*** Block opens ***

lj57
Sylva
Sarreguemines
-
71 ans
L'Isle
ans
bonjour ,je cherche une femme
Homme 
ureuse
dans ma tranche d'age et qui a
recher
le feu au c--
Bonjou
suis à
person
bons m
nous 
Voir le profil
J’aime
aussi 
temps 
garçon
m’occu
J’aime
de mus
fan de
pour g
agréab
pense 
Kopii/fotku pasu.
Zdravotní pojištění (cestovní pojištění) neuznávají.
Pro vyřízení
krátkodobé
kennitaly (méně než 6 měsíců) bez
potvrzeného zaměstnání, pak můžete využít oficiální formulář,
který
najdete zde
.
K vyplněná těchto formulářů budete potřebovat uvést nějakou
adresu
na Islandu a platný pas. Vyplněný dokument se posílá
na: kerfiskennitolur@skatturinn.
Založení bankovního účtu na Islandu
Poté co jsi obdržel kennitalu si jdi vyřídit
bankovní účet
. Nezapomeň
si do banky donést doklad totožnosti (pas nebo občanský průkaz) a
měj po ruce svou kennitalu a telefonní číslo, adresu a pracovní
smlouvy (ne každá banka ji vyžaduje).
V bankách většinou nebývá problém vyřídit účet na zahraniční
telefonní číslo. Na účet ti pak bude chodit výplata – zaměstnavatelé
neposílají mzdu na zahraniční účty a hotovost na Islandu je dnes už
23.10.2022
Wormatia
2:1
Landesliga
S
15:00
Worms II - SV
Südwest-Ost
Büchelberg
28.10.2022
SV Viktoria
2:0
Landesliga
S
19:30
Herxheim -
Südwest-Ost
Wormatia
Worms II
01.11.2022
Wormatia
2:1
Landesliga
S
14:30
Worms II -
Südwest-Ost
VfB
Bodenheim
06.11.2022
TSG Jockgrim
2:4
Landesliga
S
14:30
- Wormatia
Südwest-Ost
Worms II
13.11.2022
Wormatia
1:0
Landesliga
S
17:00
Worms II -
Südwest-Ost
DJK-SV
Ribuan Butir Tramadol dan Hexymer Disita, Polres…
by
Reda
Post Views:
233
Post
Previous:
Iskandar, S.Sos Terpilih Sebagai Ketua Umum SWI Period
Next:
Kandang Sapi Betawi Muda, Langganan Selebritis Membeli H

*** Block closes ***

> TASK DIRECTIONS
Gather every line of the material above that contains the word "Islandu".

> YOUR RESPONSE
na Islandu a platný pas. Vyplněný dokument se posílá
Založení bankovního účtu na Islandu
neposílají mzdu na zahraniční účty a hotovost na Islandu je dnes už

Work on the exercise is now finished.